World number three Judd Trump added: "I think it should have been a life ban but 12 years pretty much puts him out of his career, so he's going to have to look at something else to do.
"Anything over 10 years was right, I think."
Lee cannot resume his career until October 2024 and former player Willie Thorne, now a BBC commentator, said: "He'll be 50 when he gets his licence back, as it were, and at that age you've got no chance of earning a living from snooker.
"The Senior Tour could well be in full swing by then, but I don't think he'd be accepted to the Senior Tour either so, basically, 12 years is virtually a life ban."
While Hearn acknowledged the sport "can never be 100 per cent", he said: "We've created an integrity unit that I think is the envy of most sports.

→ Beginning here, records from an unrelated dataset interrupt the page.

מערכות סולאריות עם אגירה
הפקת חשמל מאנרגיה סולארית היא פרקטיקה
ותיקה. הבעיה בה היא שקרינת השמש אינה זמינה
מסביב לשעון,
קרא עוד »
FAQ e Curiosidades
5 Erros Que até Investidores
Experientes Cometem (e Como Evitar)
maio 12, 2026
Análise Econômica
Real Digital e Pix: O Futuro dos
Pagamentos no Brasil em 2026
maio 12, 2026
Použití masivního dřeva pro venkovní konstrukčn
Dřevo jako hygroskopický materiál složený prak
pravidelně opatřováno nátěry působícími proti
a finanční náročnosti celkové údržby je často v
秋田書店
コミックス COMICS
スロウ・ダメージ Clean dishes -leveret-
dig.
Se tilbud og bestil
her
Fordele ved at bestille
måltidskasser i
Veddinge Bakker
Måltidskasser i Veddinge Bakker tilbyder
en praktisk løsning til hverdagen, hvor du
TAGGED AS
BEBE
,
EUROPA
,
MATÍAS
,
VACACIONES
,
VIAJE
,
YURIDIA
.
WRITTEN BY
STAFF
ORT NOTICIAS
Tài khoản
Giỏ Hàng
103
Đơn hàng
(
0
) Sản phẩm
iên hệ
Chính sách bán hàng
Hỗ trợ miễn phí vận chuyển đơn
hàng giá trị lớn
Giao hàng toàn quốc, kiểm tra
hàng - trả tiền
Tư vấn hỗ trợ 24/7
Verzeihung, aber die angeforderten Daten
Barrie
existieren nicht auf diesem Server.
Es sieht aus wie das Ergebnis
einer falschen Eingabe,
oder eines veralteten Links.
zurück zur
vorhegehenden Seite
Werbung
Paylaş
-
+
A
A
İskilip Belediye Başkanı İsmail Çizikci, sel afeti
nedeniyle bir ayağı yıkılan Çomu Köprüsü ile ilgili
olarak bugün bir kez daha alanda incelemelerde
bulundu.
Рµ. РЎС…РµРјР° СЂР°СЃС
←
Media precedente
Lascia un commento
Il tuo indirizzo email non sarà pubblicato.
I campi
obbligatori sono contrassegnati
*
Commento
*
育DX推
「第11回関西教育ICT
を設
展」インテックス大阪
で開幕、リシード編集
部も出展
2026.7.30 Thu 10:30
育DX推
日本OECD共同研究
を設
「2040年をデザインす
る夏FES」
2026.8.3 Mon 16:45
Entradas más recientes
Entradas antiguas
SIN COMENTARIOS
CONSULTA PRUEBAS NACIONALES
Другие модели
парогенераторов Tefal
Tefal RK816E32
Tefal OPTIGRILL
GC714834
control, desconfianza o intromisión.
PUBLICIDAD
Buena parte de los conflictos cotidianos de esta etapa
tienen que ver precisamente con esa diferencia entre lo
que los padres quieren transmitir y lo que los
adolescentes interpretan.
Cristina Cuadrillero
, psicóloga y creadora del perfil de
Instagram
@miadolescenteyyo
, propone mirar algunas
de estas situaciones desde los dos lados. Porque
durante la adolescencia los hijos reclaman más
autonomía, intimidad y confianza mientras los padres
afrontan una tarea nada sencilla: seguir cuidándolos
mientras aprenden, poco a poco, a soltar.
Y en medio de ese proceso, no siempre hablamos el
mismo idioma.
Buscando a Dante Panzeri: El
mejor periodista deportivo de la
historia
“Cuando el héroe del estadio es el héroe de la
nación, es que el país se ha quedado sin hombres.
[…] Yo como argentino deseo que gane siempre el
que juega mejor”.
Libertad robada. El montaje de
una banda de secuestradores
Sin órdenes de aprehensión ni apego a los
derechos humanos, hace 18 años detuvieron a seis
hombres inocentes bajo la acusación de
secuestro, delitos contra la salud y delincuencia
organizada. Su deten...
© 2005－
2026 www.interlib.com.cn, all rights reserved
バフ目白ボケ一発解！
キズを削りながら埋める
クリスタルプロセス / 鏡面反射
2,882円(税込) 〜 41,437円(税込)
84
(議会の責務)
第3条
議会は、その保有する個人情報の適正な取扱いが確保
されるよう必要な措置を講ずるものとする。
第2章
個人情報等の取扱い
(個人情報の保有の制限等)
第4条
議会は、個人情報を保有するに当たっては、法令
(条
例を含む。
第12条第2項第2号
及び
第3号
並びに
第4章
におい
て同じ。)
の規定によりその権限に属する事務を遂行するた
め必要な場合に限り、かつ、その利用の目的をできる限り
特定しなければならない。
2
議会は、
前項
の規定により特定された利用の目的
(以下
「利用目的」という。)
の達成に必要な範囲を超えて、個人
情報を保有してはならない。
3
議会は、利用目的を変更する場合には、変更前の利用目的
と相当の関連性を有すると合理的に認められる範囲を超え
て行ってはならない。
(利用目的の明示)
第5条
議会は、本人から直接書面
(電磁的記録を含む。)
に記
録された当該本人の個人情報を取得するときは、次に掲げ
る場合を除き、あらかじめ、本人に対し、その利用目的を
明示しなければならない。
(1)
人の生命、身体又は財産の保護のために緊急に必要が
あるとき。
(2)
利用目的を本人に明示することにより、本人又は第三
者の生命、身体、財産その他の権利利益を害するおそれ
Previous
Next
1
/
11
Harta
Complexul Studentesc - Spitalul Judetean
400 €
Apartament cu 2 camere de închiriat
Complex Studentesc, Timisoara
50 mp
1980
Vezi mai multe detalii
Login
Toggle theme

"We have a fabulous relationship with betting authorities around the world, we monitor every single game because we understand that without integrity in sport, there is no sport.
"There's a confidential 24-hour, 365 days a year hotline, both email and phone, and you have a duty under your player's contract to report any approach.
"If you don't report an approach, as happened with John Higgins (following a 2010 newspaper sting) for example, you risk a penalty for that. The obligation is on the player. "
Trump, the 2011 UK champion and World Championship finalist, said he has yet to be targeted by match-fixers and added: "Obviously if I got approached I'd go to Barry and everyone straight away.
"Some people find it a little bit harder and give into temptation. For me, I've been brought up wanting to win every game, that's just my mindset but other people obviously think differently."
Since Hearn's return as chairman, the number of events and amount of prize money on offer in snooker has rocketed and Thorne said: "There's great living to be made in snooker but not a great living if you're a cheat."
The 1985 UK Championship finalist also revealed he refused an offer of £20,000 to throw a match at the Masters, the prestigious invitational tournament involving the top 16 players in the world.
"I was approached at the Masters many, many years ago," he said. "Somebody offered me 20 grand to lose a match against Joe Johnson. I refused it, and that was the only ever time.
Thorne expressed sadness at Lee's actions, saying: "It's such a shame because he was a very, very good player. It must be greed."